Problem: Format every line of the listing below as a Markdown table, omitting blank lines. Use two columns, Row for the row number and Line for the line itself.

Task data:
┄┄┄┄┄┄
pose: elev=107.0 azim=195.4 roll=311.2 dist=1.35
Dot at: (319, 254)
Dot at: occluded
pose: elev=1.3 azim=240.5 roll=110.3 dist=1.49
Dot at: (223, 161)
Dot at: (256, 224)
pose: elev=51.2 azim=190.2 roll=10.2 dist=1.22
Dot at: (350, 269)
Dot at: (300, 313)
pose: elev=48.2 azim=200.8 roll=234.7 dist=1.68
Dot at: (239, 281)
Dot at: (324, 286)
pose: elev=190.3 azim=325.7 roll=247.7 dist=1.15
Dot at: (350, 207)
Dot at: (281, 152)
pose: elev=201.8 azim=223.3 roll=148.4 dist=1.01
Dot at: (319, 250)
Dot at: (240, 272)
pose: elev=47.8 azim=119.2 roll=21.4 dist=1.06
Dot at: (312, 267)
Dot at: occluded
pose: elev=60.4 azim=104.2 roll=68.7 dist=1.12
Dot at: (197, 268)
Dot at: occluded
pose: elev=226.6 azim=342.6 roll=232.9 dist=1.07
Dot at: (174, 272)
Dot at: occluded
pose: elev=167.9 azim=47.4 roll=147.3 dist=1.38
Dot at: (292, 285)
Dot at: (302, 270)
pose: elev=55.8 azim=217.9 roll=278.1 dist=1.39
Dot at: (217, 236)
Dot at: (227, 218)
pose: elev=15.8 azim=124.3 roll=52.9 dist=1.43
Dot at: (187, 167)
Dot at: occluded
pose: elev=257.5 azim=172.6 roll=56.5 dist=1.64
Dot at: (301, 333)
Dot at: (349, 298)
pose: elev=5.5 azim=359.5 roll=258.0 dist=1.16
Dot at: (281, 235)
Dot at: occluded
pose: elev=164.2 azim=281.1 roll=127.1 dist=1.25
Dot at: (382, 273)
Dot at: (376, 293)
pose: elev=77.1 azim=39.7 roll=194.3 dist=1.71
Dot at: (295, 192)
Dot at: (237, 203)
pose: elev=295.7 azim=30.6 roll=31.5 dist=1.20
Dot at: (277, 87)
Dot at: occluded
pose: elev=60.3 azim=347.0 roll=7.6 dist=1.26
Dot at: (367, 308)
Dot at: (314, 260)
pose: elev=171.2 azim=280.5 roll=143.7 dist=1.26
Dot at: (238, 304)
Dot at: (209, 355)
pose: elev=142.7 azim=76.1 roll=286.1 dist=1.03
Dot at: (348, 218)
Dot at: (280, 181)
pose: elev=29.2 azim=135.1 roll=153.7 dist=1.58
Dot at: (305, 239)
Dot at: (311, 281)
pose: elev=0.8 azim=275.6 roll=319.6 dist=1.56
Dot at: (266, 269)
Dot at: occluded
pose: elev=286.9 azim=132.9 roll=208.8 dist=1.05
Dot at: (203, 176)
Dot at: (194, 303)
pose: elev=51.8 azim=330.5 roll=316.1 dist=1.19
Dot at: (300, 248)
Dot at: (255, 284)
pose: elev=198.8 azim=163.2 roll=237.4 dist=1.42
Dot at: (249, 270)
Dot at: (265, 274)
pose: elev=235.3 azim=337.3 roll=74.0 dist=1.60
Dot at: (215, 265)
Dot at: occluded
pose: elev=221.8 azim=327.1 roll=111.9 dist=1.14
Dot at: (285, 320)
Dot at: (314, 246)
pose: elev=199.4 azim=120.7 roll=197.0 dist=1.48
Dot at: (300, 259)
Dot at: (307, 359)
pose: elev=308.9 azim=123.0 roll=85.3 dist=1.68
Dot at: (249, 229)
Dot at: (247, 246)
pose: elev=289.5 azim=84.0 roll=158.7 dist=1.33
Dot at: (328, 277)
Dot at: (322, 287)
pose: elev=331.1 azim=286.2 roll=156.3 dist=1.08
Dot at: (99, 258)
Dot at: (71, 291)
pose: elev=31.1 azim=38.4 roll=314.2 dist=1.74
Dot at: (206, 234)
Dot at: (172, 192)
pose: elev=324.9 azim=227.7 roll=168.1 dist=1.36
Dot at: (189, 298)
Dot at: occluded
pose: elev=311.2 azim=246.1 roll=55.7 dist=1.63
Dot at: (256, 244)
┄┄┄┄┄┄
Full answer:
| Row | Line |
|---|---|
| 1 | pose: elev=107.0 azim=195.4 roll=311.2 dist=1.35 |
| 2 | Dot at: (319, 254) |
| 3 | Dot at: occluded |
| 4 | pose: elev=1.3 azim=240.5 roll=110.3 dist=1.49 |
| 5 | Dot at: (223, 161) |
| 6 | Dot at: (256, 224) |
| 7 | pose: elev=51.2 azim=190.2 roll=10.2 dist=1.22 |
| 8 | Dot at: (350, 269) |
| 9 | Dot at: (300, 313) |
| 10 | pose: elev=48.2 azim=200.8 roll=234.7 dist=1.68 |
| 11 | Dot at: (239, 281) |
| 12 | Dot at: (324, 286) |
| 13 | pose: elev=190.3 azim=325.7 roll=247.7 dist=1.15 |
| 14 | Dot at: (350, 207) |
| 15 | Dot at: (281, 152) |
| 16 | pose: elev=201.8 azim=223.3 roll=148.4 dist=1.01 |
| 17 | Dot at: (319, 250) |
| 18 | Dot at: (240, 272) |
| 19 | pose: elev=47.8 azim=119.2 roll=21.4 dist=1.06 |
| 20 | Dot at: (312, 267) |
| 21 | Dot at: occluded |
| 22 | pose: elev=60.4 azim=104.2 roll=68.7 dist=1.12 |
| 23 | Dot at: (197, 268) |
| 24 | Dot at: occluded |
| 25 | pose: elev=226.6 azim=342.6 roll=232.9 dist=1.07 |
| 26 | Dot at: (174, 272) |
| 27 | Dot at: occluded |
| 28 | pose: elev=167.9 azim=47.4 roll=147.3 dist=1.38 |
| 29 | Dot at: (292, 285) |
| 30 | Dot at: (302, 270) |
| 31 | pose: elev=55.8 azim=217.9 roll=278.1 dist=1.39 |
| 32 | Dot at: (217, 236) |
| 33 | Dot at: (227, 218) |
| 34 | pose: elev=15.8 azim=124.3 roll=52.9 dist=1.43 |
| 35 | Dot at: (187, 167) |
| 36 | Dot at: occluded |
| 37 | pose: elev=257.5 azim=172.6 roll=56.5 dist=1.64 |
| 38 | Dot at: (301, 333) |
| 39 | Dot at: (349, 298) |
| 40 | pose: elev=5.5 azim=359.5 roll=258.0 dist=1.16 |
| 41 | Dot at: (281, 235) |
| 42 | Dot at: occluded |
| 43 | pose: elev=164.2 azim=281.1 roll=127.1 dist=1.25 |
| 44 | Dot at: (382, 273) |
| 45 | Dot at: (376, 293) |
| 46 | pose: elev=77.1 azim=39.7 roll=194.3 dist=1.71 |
| 47 | Dot at: (295, 192) |
| 48 | Dot at: (237, 203) |
| 49 | pose: elev=295.7 azim=30.6 roll=31.5 dist=1.20 |
| 50 | Dot at: (277, 87) |
| 51 | Dot at: occluded |
| 52 | pose: elev=60.3 azim=347.0 roll=7.6 dist=1.26 |
| 53 | Dot at: (367, 308) |
| 54 | Dot at: (314, 260) |
| 55 | pose: elev=171.2 azim=280.5 roll=143.7 dist=1.26 |
| 56 | Dot at: (238, 304) |
| 57 | Dot at: (209, 355) |
| 58 | pose: elev=142.7 azim=76.1 roll=286.1 dist=1.03 |
| 59 | Dot at: (348, 218) |
| 60 | Dot at: (280, 181) |
| 61 | pose: elev=29.2 azim=135.1 roll=153.7 dist=1.58 |
| 62 | Dot at: (305, 239) |
| 63 | Dot at: (311, 281) |
| 64 | pose: elev=0.8 azim=275.6 roll=319.6 dist=1.56 |
| 65 | Dot at: (266, 269) |
| 66 | Dot at: occluded |
| 67 | pose: elev=286.9 azim=132.9 roll=208.8 dist=1.05 |
| 68 | Dot at: (203, 176) |
| 69 | Dot at: (194, 303) |
| 70 | pose: elev=51.8 azim=330.5 roll=316.1 dist=1.19 |
| 71 | Dot at: (300, 248) |
| 72 | Dot at: (255, 284) |
| 73 | pose: elev=198.8 azim=163.2 roll=237.4 dist=1.42 |
| 74 | Dot at: (249, 270) |
| 75 | Dot at: (265, 274) |
| 76 | pose: elev=235.3 azim=337.3 roll=74.0 dist=1.60 |
| 77 | Dot at: (215, 265) |
| 78 | Dot at: occluded |
| 79 | pose: elev=221.8 azim=327.1 roll=111.9 dist=1.14 |
| 80 | Dot at: (285, 320) |
| 81 | Dot at: (314, 246) |
| 82 | pose: elev=199.4 azim=120.7 roll=197.0 dist=1.48 |
| 83 | Dot at: (300, 259) |
| 84 | Dot at: (307, 359) |
| 85 | pose: elev=308.9 azim=123.0 roll=85.3 dist=1.68 |
| 86 | Dot at: (249, 229) |
| 87 | Dot at: (247, 246) |
| 88 | pose: elev=289.5 azim=84.0 roll=158.7 dist=1.33 |
| 89 | Dot at: (328, 277) |
| 90 | Dot at: (322, 287) |
| 91 | pose: elev=331.1 azim=286.2 roll=156.3 dist=1.08 |
| 92 | Dot at: (99, 258) |
| 93 | Dot at: (71, 291) |
| 94 | pose: elev=31.1 azim=38.4 roll=314.2 dist=1.74 |
| 95 | Dot at: (206, 234) |
| 96 | Dot at: (172, 192) |
| 97 | pose: elev=324.9 azim=227.7 roll=168.1 dist=1.36 |
| 98 | Dot at: (189, 298) |
| 99 | Dot at: occluded |
| 100 | pose: elev=311.2 azim=246.1 roll=55.7 dist=1.63 |
| 101 | Dot at: (256, 244) |